The Committee will also review and decide whether to recommend the final CD&A to the Board for inclusion in the Company's annual report (Form 10-K) or proxy statement.
- Compensation Committee Report. The Committee shall prepare and approve the Compensation Committee Report required by the rules of the SEC to be furnished with the Company's annual report or proxy statement, including when required:
- a statement providing whether the Committee reviewed and discussed the CD&A with management;
- a statement providing whether, based on the aforementioned review and discussion, the Committee recommended to the Board that the CD&A be included in the Company's annual report or proxy statement; and
- a list of the Committee members below the Compensation Committee Report disclosure.
- Executive Compensation Programs. The Committee shall periodically review, as and when determined appropriate, executive compensation programs and total compensation levels, including:
- determining whether program elements are properly coordinated and achieve intended objectives;
- conducting comparative analyses of total compensation relative to market;
- quantifying maximum payments to executives under performance-based incentive plans and total payments under a variety of termination conditions, including upon a change-in-control; and
- the impact of the tax and accounting treatment of the various forms of compensation.
- Compliance. The Committee shall, in consultation with management, oversee regulatory compliance with respect to compensation matters, including overseeing the Company's policies on structuring compensation programs to preserve tax deductibility, and, as and when required, establishing performance goals and confirming that performance goals have been attained for purposes of Section 162(m) of the Internal Revenue Code.
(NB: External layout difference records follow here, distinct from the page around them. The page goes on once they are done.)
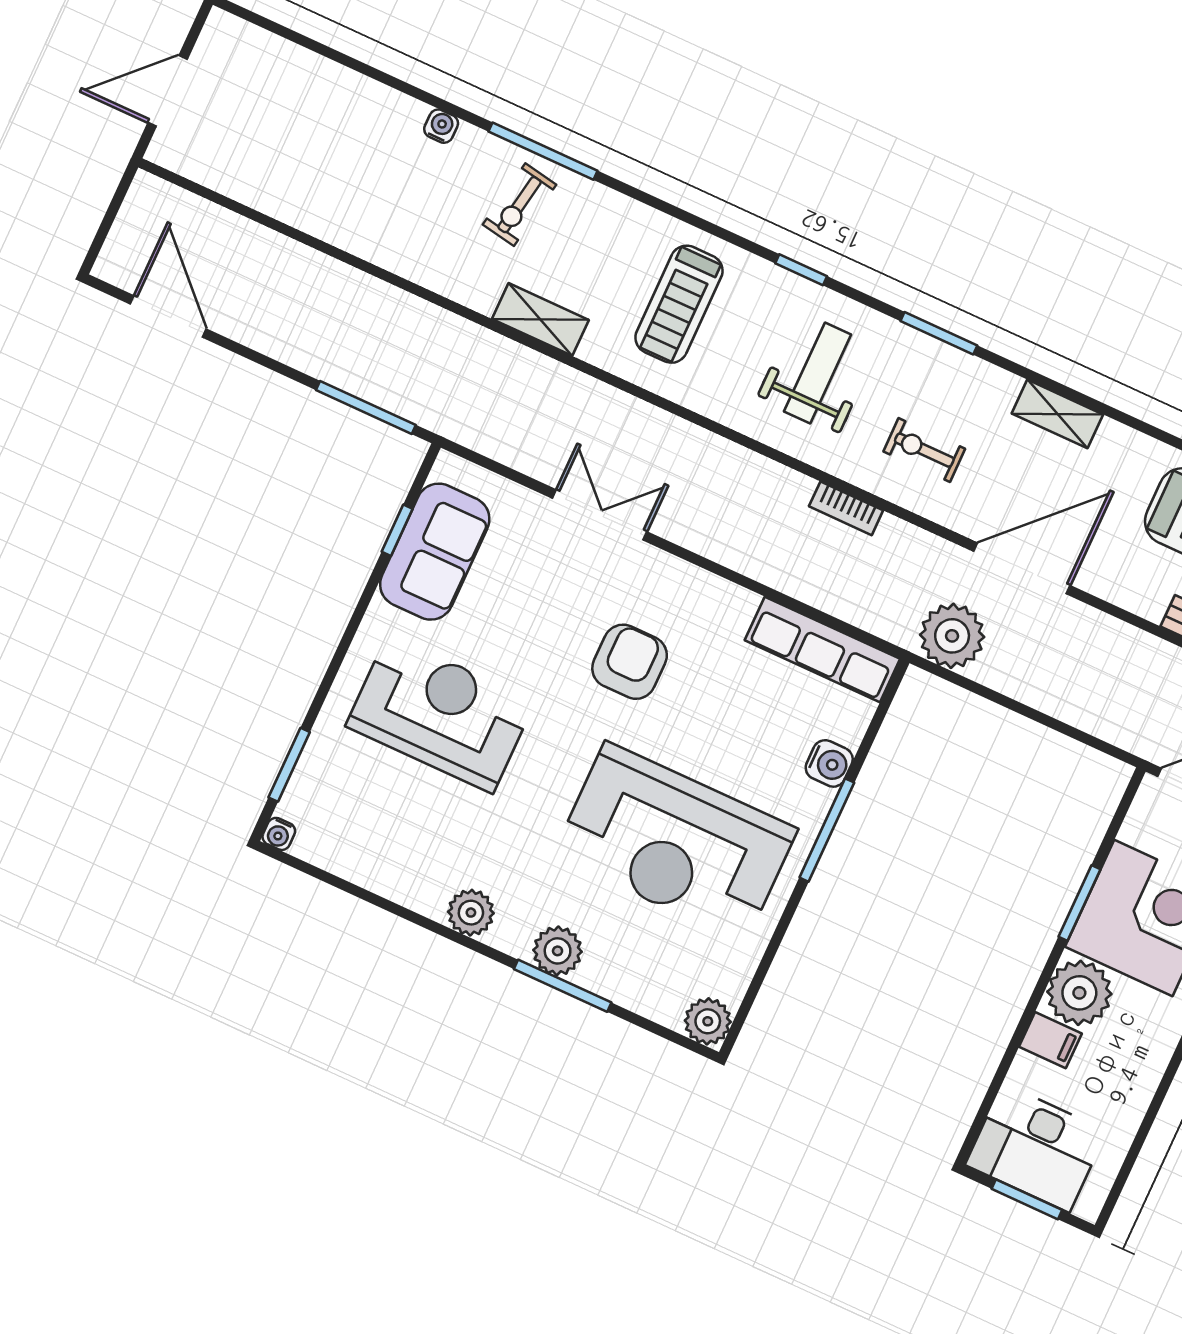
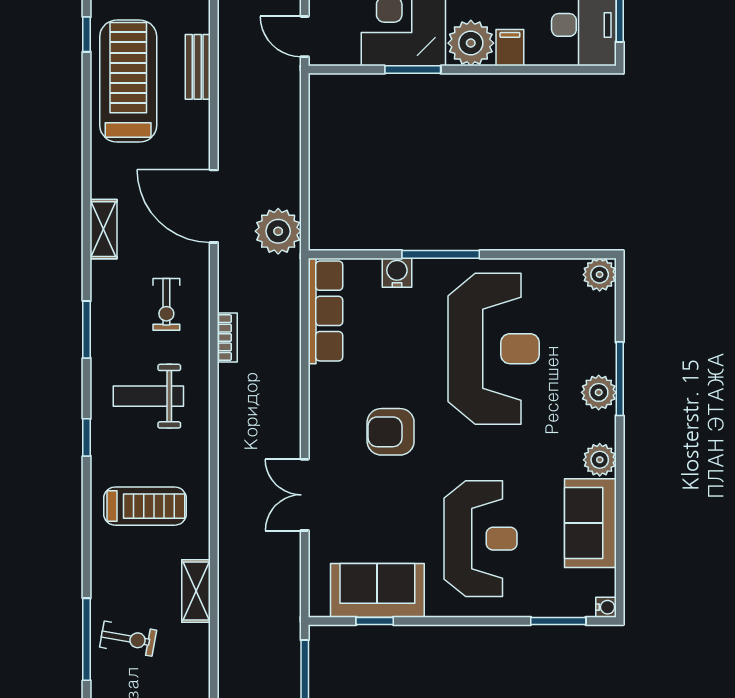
reception desk: (440, 714) -> (480, 539), turned 180
sofa: (395, 863) -> (590, 523), added

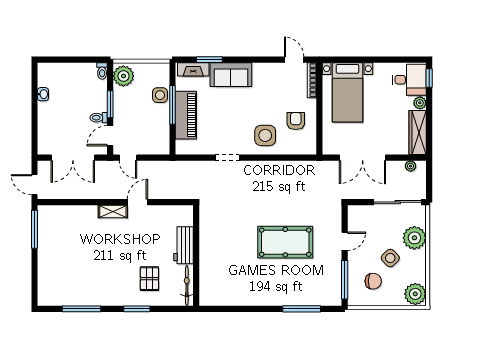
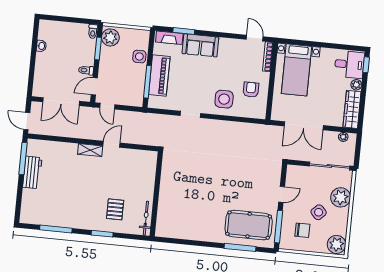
window: (110, 104) -> (98, 48), moved
window: (172, 105) -> (147, 82), moved
pool table: (285, 242) -> (249, 225), moved
workbench: (184, 245) -> (32, 172), moved, turned 180

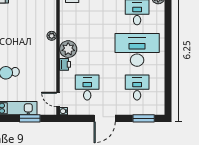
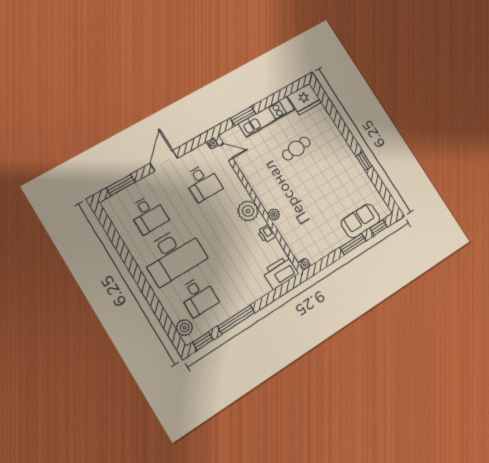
printer: (65, 64) -> (267, 234), moved

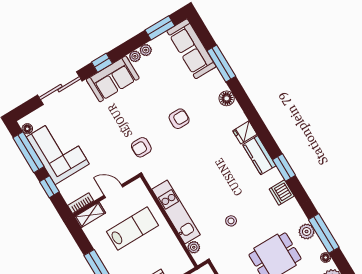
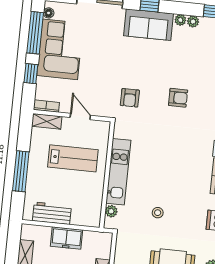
armchair: (141, 147) -> (130, 98), turned -90

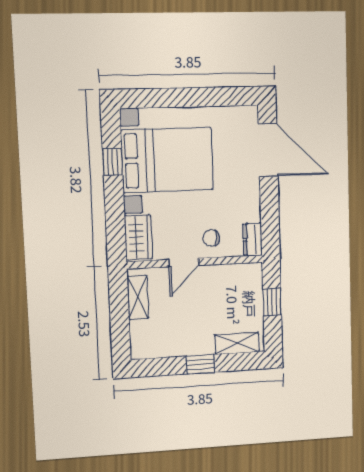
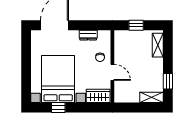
dresser: (253, 239) -> (88, 35), moved
shelving: (138, 297) -> (151, 97), moved
window: (200, 364) -> (168, 81), moved

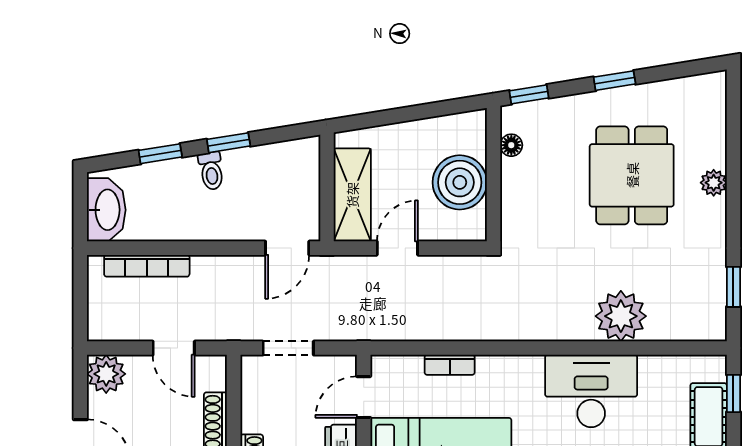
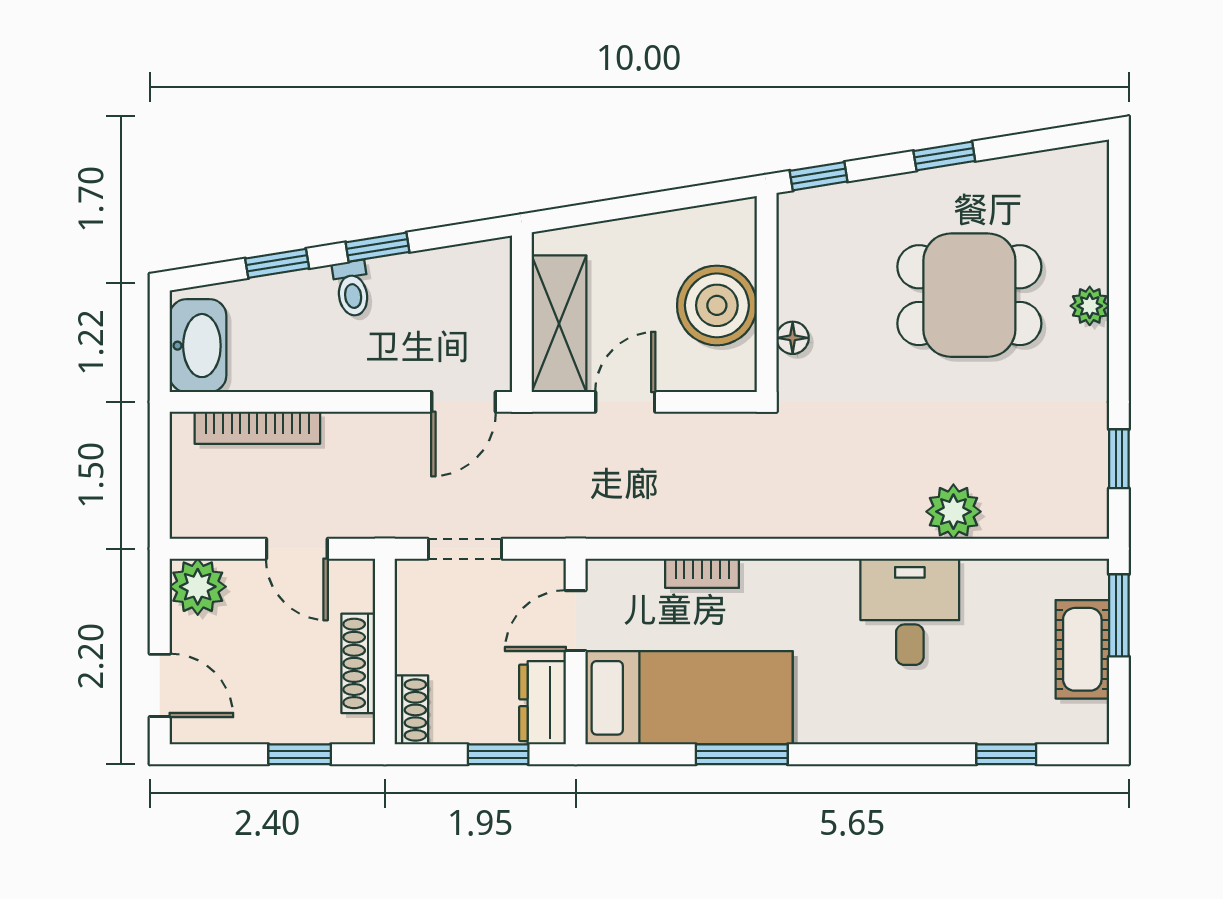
floor lamp: (511, 145) -> (793, 338), moved
dining table: (632, 175) -> (969, 295), turned 90
plant: (621, 316) -> (953, 512), width x0.73, depth x0.73
desk: (591, 391) -> (910, 612), width x0.73
window: (733, 393) -> (1119, 615), width x1.50

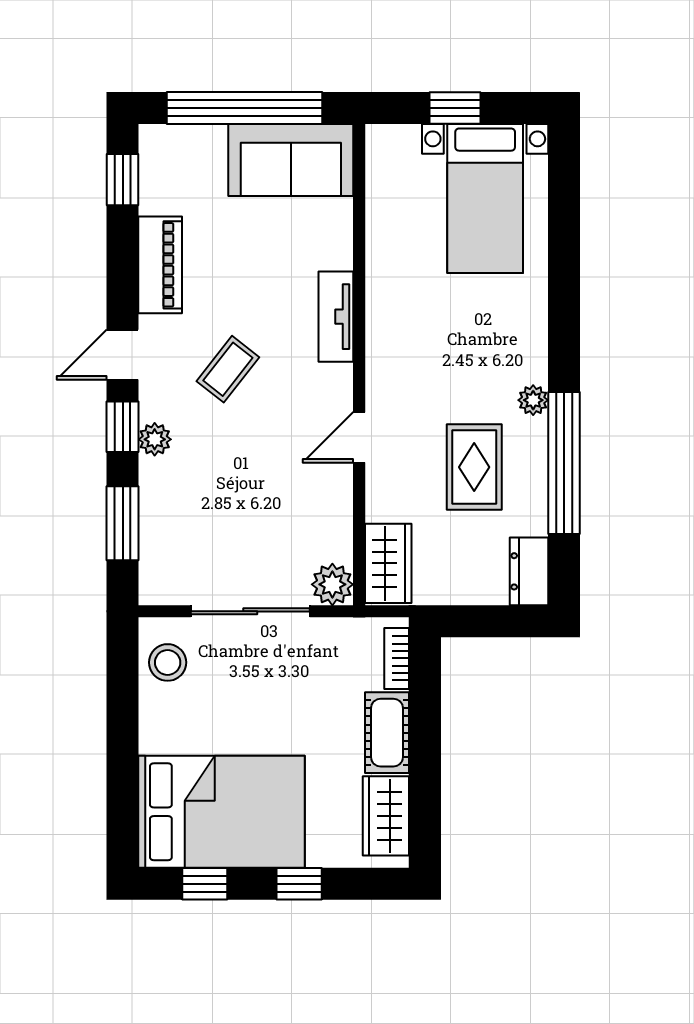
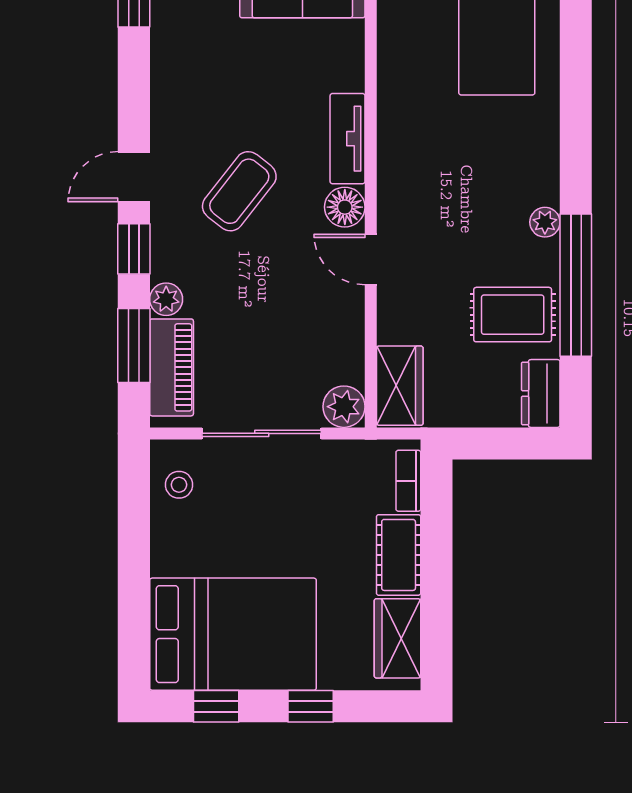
piano: (160, 265) -> (172, 367), moved
coffee table: (228, 369) -> (239, 191), width x1.36, depth x1.30
floor lamp: (333, 385) -> (345, 207), added
door: (359, 437) -> (371, 259), hinge flipped
plant: (155, 439) -> (166, 299), moved
rug: (474, 467) -> (513, 315), moved, turned 90
stool: (168, 662) -> (179, 485), width x0.73, depth x0.73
- Severance. The Committee may review and approve any severance or similar termination payments proposed to be made to any current or former executive officer of the Company, if not otherwise approved by the Board.
- Other Duties. The Committee shall perform any other duties or responsibilities expressly delegated to the Committee by the Board from time to time relating to the Company's compensation programs.
DELEGATION TO SUBCOMMITTEE
The Committee may, in its discretion, delegate all or a portion of its duties and responsibilities to a subcommittee of the Committee. In particular, the Committee may delegate the approval of certain transactions to a subcommittee consisting solely of members of the Committee who are (i) "Non-Employee Directors" for the purposes of Rule 16b-3 under the Securities Exchange Act of 1934, as in effect from time to time, and (ii) "outside directors" for the purposes of Section 162(m) of the Internal Revenue Code, as in effect from time to time.
COMMITTEE STRUCTURE AND OPERATIONS
The Committee shall meet at least twice annually and as often as necessary to carry out its responsibilities, and when necessary or desirable, may take action by unanimous written consent. Members of management may participate in Committee meetings at the invitation of the Committee. The CEO shall not attend any meeting (or portion thereof) where the CEO's performance or compensation is discussed, unless specifically invited by the Committee. Any action of the Committee (other than actions for which the Committee has sole authority as set forth herein) shall be subject to review and modification by the Board. Minutes will be kept of each meeting of the Committee and will be available to each member of the Board.
PERFORMANCE EVALUATION
The Committee shall prepare and provide to the Board an annual performance evaluation report of the Committee, including an assessment of the performance of the Committee based on the duties and responsibilities set forth in this charter and such other matters as the Committee may determine. The report to the Board may take the form of an oral report by the Committee chairman or any other member of the Committee designated by the Committee to make the report. The Committee shall review and assess the adequacy of the Committee charter annually.